Features October 2015 Issue

Strike a Pose for Pain Relief

Improve your functioning by practicing a few yoga positions daily.

The evidence of yoga’s power over arthritis continues to grow. Recent research in the Journal of Rheumatology (July 2015) suggests yoga may help sedentary individuals living with arthritis to safely increase physical activity and improve their overall quality of life.

This finding reiterates a mantra Judi Bar, E-RYT, yoga program manager at Cleveland Clinic’s Wellness Institute, lives by. She believes, and instills in others, that “gentle yoga is a wonderful modality to bring the body, mind and emotions into alignment with one’s highest values.”

As evidence of yoga’s power continues to flood the medical field, the practice is becoming another important piece of solving the pain-management puzzle. Read on to learn how yoga can help connect the physical, mental and emotional elements needed for improved overall functioning.

Movements for mobility

Living with arthritis doesn’t mean you need to accept progressive waning mobility. In fact, studies continue to demonstrate how the ancient practice of yoga is beneficial to counteracting the effects of arthritis.

“Physically, yoga brings alignment of bones, lengthens muscles to increase range of motion, and brings mobility into the joints with focused awareness—all so that one can move with greater ease,” explains Bar. “Movements can be slow so that one can come into a relaxed state and move with grace.”

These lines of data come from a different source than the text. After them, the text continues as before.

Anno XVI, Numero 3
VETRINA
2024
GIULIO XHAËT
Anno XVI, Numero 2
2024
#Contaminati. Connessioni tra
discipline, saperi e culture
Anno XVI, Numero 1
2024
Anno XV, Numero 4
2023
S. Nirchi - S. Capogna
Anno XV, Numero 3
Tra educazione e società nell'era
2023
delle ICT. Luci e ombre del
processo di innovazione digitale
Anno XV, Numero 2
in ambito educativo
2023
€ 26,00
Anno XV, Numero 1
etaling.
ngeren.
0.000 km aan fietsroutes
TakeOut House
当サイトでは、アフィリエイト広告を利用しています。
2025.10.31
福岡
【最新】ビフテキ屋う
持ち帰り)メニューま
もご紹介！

As yoga increases one’s mobility, individuals will begin to notice their overall physical well-being improve steadily as well, Bar explains. “Yoga provides better functional movement and range of motion from varied stretching and strengthening of the muscles, and moving the joint stimulates the synovial fluid in the joints,” she says. “Also, because you are being mindful when moving, you can gauge how much you do in a day depending on how you are feeling.”

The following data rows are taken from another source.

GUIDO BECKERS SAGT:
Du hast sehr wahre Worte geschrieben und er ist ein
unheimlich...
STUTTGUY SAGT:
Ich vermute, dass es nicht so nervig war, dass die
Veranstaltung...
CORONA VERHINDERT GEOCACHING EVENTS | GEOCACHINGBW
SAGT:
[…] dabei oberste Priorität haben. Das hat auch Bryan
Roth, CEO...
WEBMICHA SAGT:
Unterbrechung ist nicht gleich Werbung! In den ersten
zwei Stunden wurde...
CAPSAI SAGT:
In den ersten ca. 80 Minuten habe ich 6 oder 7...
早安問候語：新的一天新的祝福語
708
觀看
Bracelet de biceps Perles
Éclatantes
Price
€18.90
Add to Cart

Bar recommends full yogic breathing, based on the Hindu philosophy, to assist in improving physical and psychological health, “[Full yogic breathing] opens internal space,” she says. “We can take in more essential nutrients from oxygen when relaxing the belly on inhale and allowing the navel to come toward the spine on the out breath.”

The mind-heart connection

Modern day life has its way of speeding us up to the point where we often end up moving quickly through the day. Because of this, we miss key insights we would have picked up on if we were more focused on the present moment, explains Bar. This daily race often leads to missed opportunities to improve your physical function as well.

“Linking movement with breath helps you to better feel a stretch,” Bar says. “Yoga connects our mind and our heart through the breath. This mind-heart connection sparks an individual to be more present.

“Empowered with a systematic proven ancient practice, we can integrate gentle and functional movement into our day to smooth out movement within the body systems,” says Bar.

“By smoothing out the mind and creating open hearts to be gentle we become grateful for all our body does for us each day,” she says.